Le principal facteur est la fragmentation et la perte des habitats, plus particulièrement dans les zones tropicales, véritable « ceinture de biodiversité » de la planète. A cela s’ajoutent le commerce international des espèces menacées d’extinction et l’introduction d’espèces invasives favorisées par la mondialisation.
Bien que pessimistes devant l’érosion inéluctable de la biodiversité, notamment en raison de l’augmentation démographique, qui verra la Terre peuplée de plus 9,5 milliards de personnes en 2050, les biologistes estiment qu’il faut agir pour éviter le pire. Aussi ont-ils commencé à s’organiser en s’inspirant des climatologues, désormais entendus, sinon écoutés, par les décideurs et les politiques. « Il nous faut obtenir le rayonnement et les outils que s’est donné le Groupe intergouvernemental d’experts sur l’évolution du climat (GIEC) », assure Anne Larigauderie, biologiste et directrice exécutive du réseau Diversitas. Pour cela, « nous allons synthétiser et vulgariser l’information, alors qu’actuellement, nous nous perdons dans la complexité », précise-t-elle.
Aujourd’hui, cette action se structure en quatre domaines. l’aspect politique est traité au niveau de la Convention sur la biodiversité créée en 1992 et signée par 190 pays. elle s’est fixé pour objectif de diminuer la perte de biodiversité d’ici à 2010. le deuxième domaine d’action est la recherche, organisée par le réseau Diversitas. Cette structure, hébergée au MNHN et mise en place par l’Unesco et l’International Council for Science (ICSU), a pour but de créer une communauté de chercheurs spécialistes de la biodiversité.
Troisième élément, l’évaluation des connaissances sur les données existantes. Elle sera faite par le Millenium Ecosystem Assessment et l’Intergovernmental Platform on Biodiversity and Ecosystem Services (IPBES). Une réunion doit se tenir en novembre à Kuala Lumpur (Malaisie), pour décider des modalités de cette structure, créée en juin, qui se veut l’équivalent du GIEC en matière de biodiversité.
Coût économique énorme
Enfin, le quatrième domaine d’action, et non le moindre, consiste à mesurer les changements que subit la biodiversité « en mettant en place un cadre d’observation périodique et global », ajoute Mme Larigauderie. C’est le rôle dévolu au réseau GEO BON (Group on Earth Observations Biodiversity Observation Network), décidé en avril à Potsdam (Allemagne) et présenté dans la revue Science du 22 août. Il doit mettre en place des stations d’observations permanentes ou non sur tous les continents. Les données recueillies, jointes à celles fournies par les satellites, permettront de faire des modélisations et des prévisions sur l’avenir de la biodiversité.
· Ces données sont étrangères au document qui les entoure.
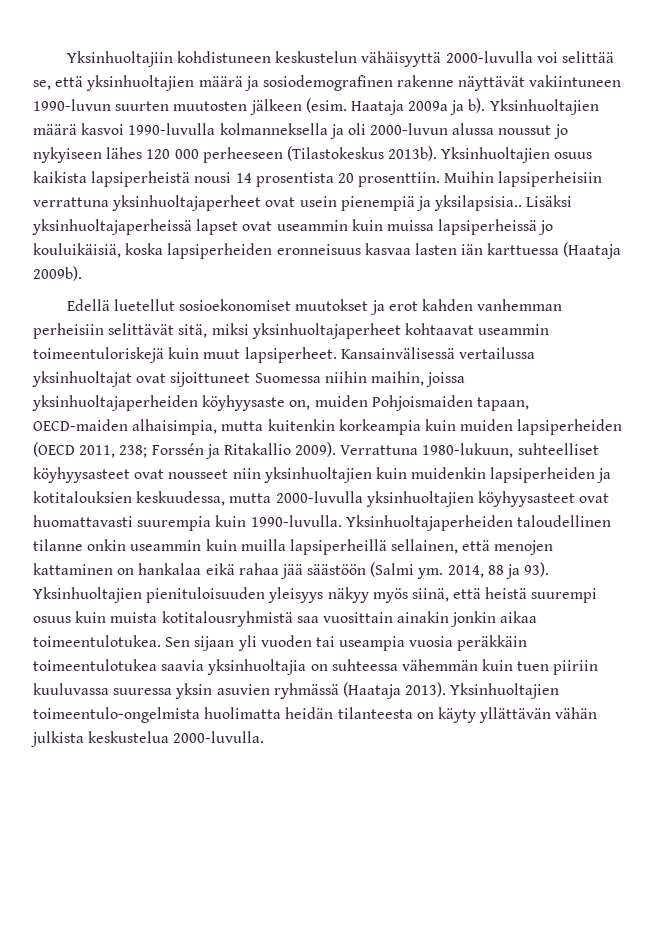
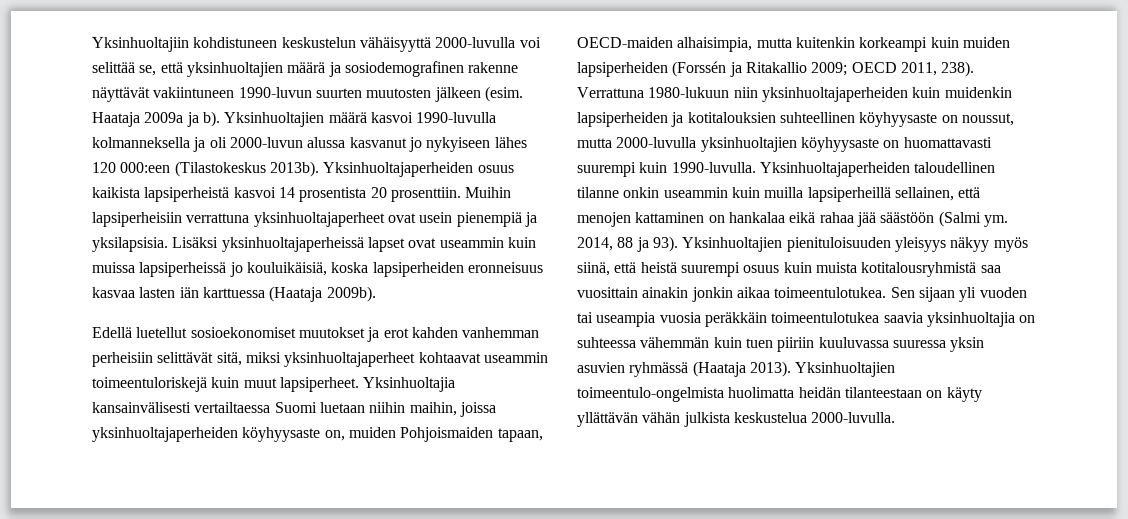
[498,125,552,135] noussut -> [349,137,407,148] kasvanut
[174,147,283,163] 000 perheeseen -> [120,162,171,173] 000:een
[441,147,551,163] Yksinhuoltajien -> [323,162,474,177] Yksinhuoltajaperheiden
[194,172,232,183] nousi -> [233,187,276,198] kasvoi
[434,195,523,211] yksilapsisia.. -> [92,237,168,252] yksilapsisia.
[340,347,535,359] [32,371,321,387] Kansainvälisessä vertailussa yksinhuoltajat ovat sijoittuneet Suomessa -> [363,377,456,392] [92,402,365,413] Yksinhuoltajia kansainvälisesti vertailtaessa Suomi luetaan
[338,419,421,435] korkeampia -> [859,37,928,52] korkeampi
[33,442,599,459] [33,467,372,483] (OECD 2011, 238; Forssén ja Ritakallio 2009). Verrattuna 1980-lukuun, suhteelliset köyhyysasteet ovat nousseet niin yksinhuoltajien -> [672,61,975,77] [577,87,908,102] (Forssén ja Ritakallio 2009; OECD 2011, 238). Verrattuna 1980-lukuun niin yksinhuoltajaperheiden
[136,491,610,507] [33,515,212,531] keskuudessa, mutta 2000-luvulla yksinhuoltajien köyhyysasteet ovat huomattavasti suurempia -> [779,112,1014,127] [577,137,992,152] [577,162,636,177] suhteellinen köyhyysaste on noussut, mutta 2000-luvulla yksinhuoltajien köyhyysaste on huomattavasti suurempi
[337,707,413,719] tilanteesta -> [844,387,922,398] tilanteestaan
Le projet, étudié par la Nasa et Diversitas, sera finalisé en Roumanie à la fin de l’année, et sa mise en œuvre effective devrait avoir lieu fin 2009. Le coût de fonctionnement annuel de GEO BON est aujourd’hui estimé entre 200 et 500 millions d’euros.
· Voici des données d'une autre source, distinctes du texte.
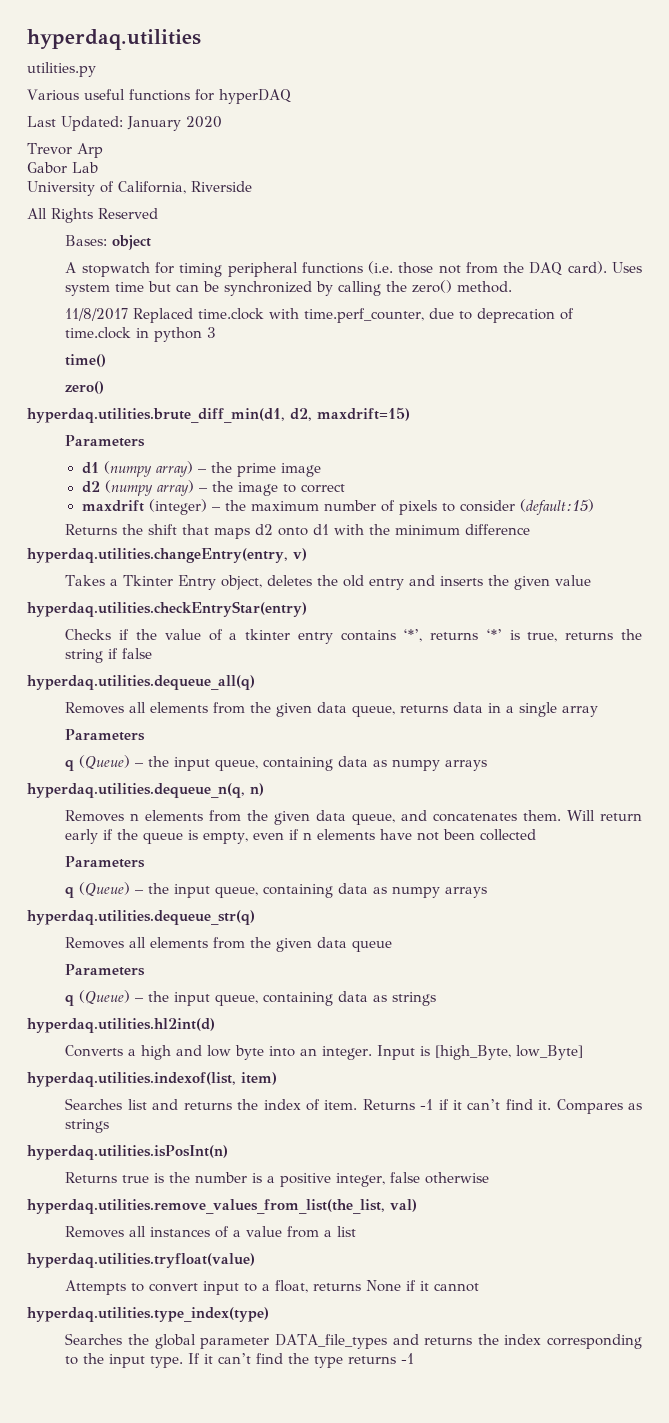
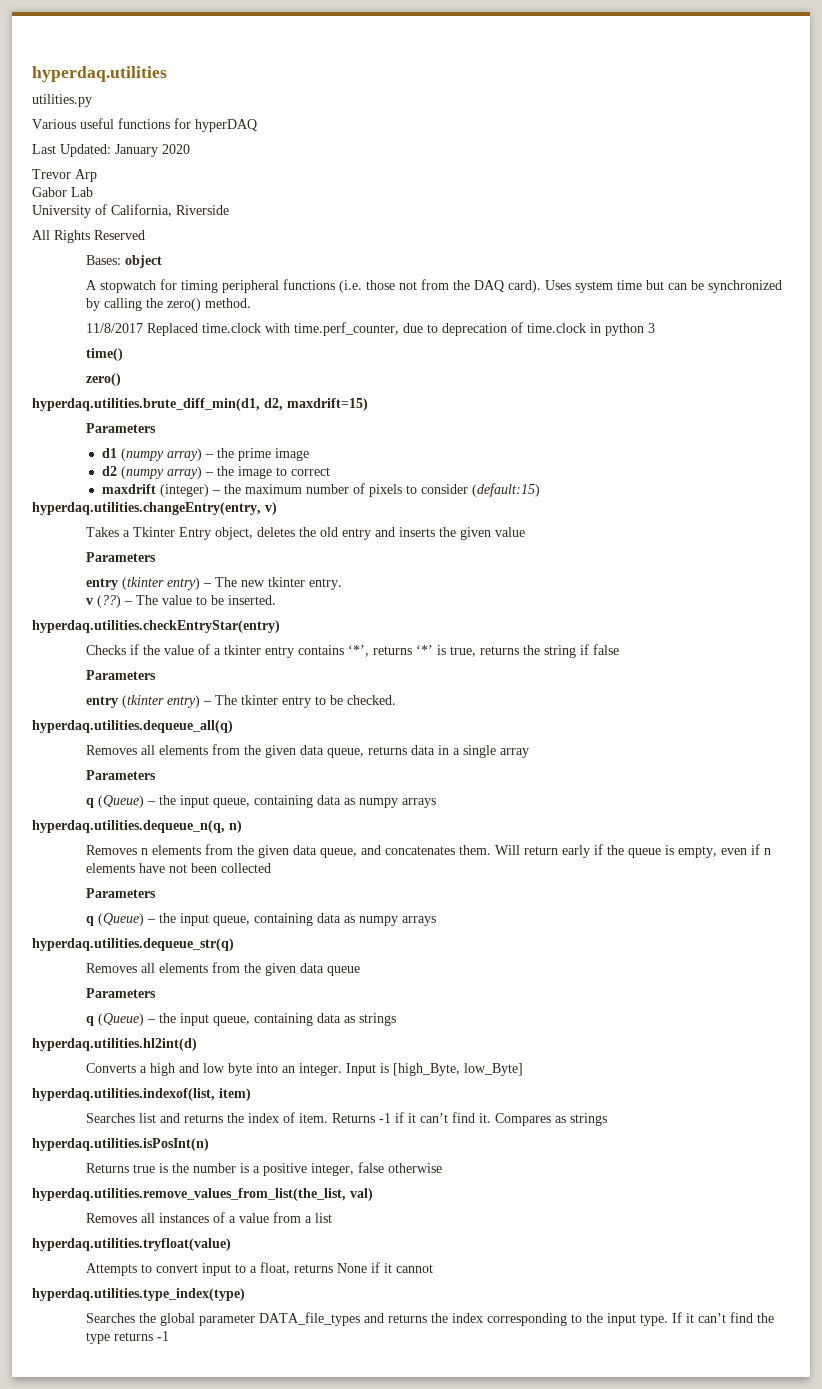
[65,524,531,539] // Returns the shift that maps d2 onto d1 with the minimum difference -> (540, 490) none
(592, 580) none -> [86,552,157,562] [86,577,343,590] [86,595,277,608] // Parameters // entry (tkinter entry) – The new tkinter entry. // v (??) – The value to be inserted.
(153, 653) none -> [86,670,157,680] [86,695,397,708] // Parameters // entry (tkinter entry) – The tkinter entry to be checked.

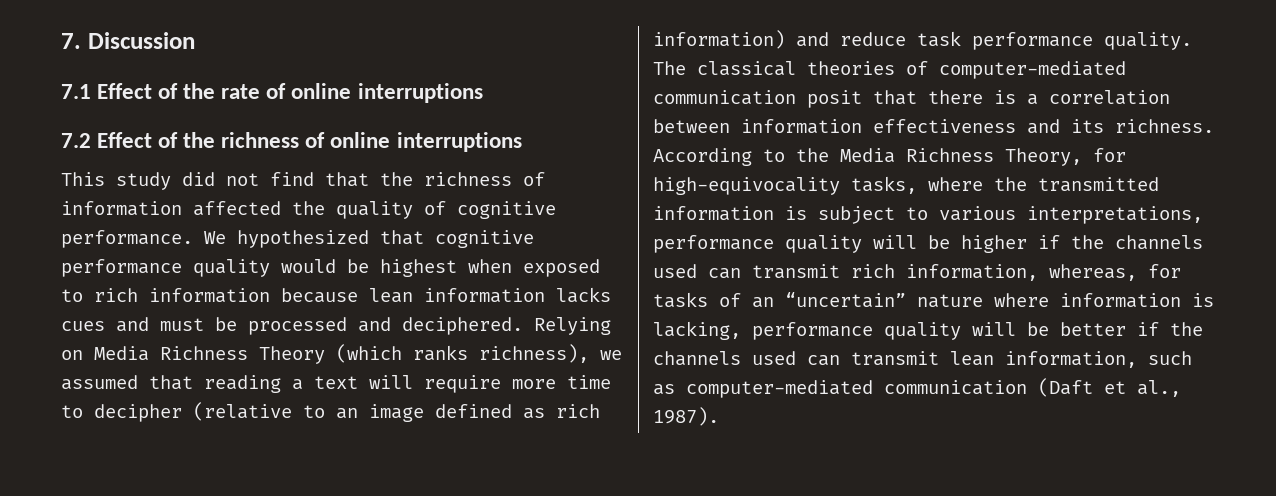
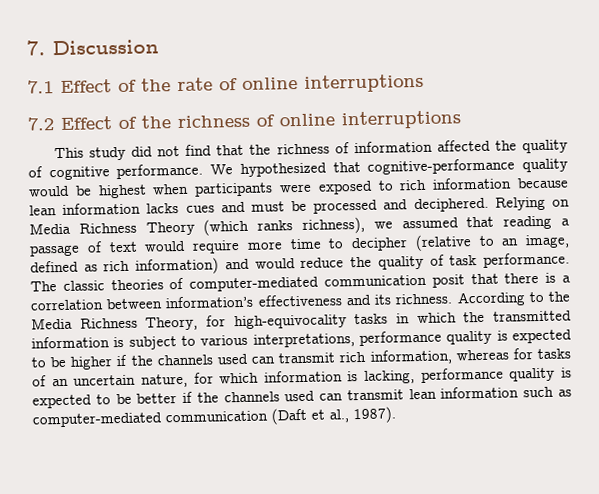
[435,230,534,248] [61,259,182,277] cognitive performance -> [367,158,516,175] cognitive-performance
(512, 266) none -> [194,182,312,197] participants were
[314,375,413,389] text will -> [29,240,187,257] passage of text would
[369,404,424,422] image -> [525,234,570,249] image,
[840,31,1192,50] [653,61,796,76] reduce task performance quality. The classical -> [254,252,571,270] [30,280,105,292] would reduce the quality of task performance. The classic
[741,119,862,134] information -> [165,295,254,309] information’s
[851,176,983,194] tasks, where -> [354,312,457,325] tasks in which
[873,235,917,249] will -> [496,329,572,344] [31,357,46,368] is expected to
[1049,264,1137,281] whereas, -> [455,349,509,361] whereas
[785,292,1049,308] “uncertain” nature where -> [73,372,260,388] uncertain nature, for which
[972,322,1016,336] will -> [560,367,572,378] [32,394,111,409] is expected to
[1005,351,1137,368] information, -> [440,386,520,399] information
Les initiatives sont donc nombreuses, et la tardive prise de conscience internationale est de plus en plus importante. D’autant qu’on commence à réaliser que l’appauvrissement biologique aurait un coût économique énorme, en raison des services nombreux et gratuits que rend la nature (nourriture, eau, médicaments, carburants, fibres textiles, pollinisation, etc.).
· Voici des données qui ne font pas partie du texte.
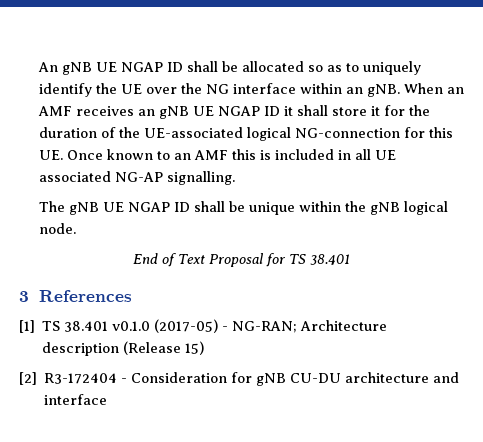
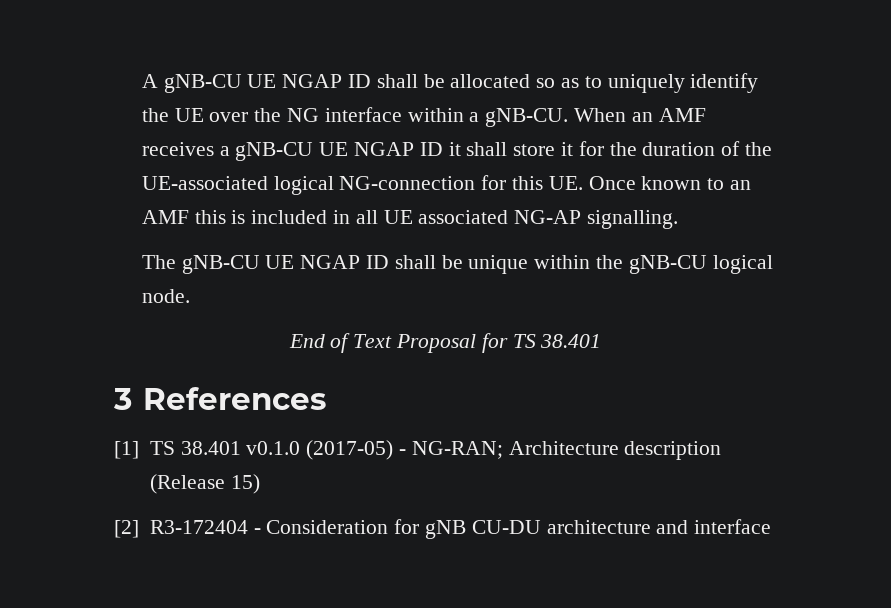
[37,62,92,75] An gNB -> [141,74,242,93] A gNB-CU
[345,84,400,97] an gNB. -> [469,108,569,127] a gNB-CU.
[137,106,189,119] an gNB -> [219,142,314,161] a gNB-CU
[68,202,99,215] gNB -> [181,255,260,274] gNB-CU
[369,202,400,215] gNB -> [628,255,707,274] gNB-CU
Chargé par l’Union européenne de faire une évaluation de cette perte, l’économiste indien Pavan Sukhdev, qui doit remettre son rapport en 2010, a déjà fourni une première estimation. Selon lui, la perte de biodiversité dans les seules zones forestières coûterait entre 1 350 et 3 100 milliards de dollars par an d’ici à 2050 si la déforestation continue au rythme actuel. « Une estimation prudente », dit-il.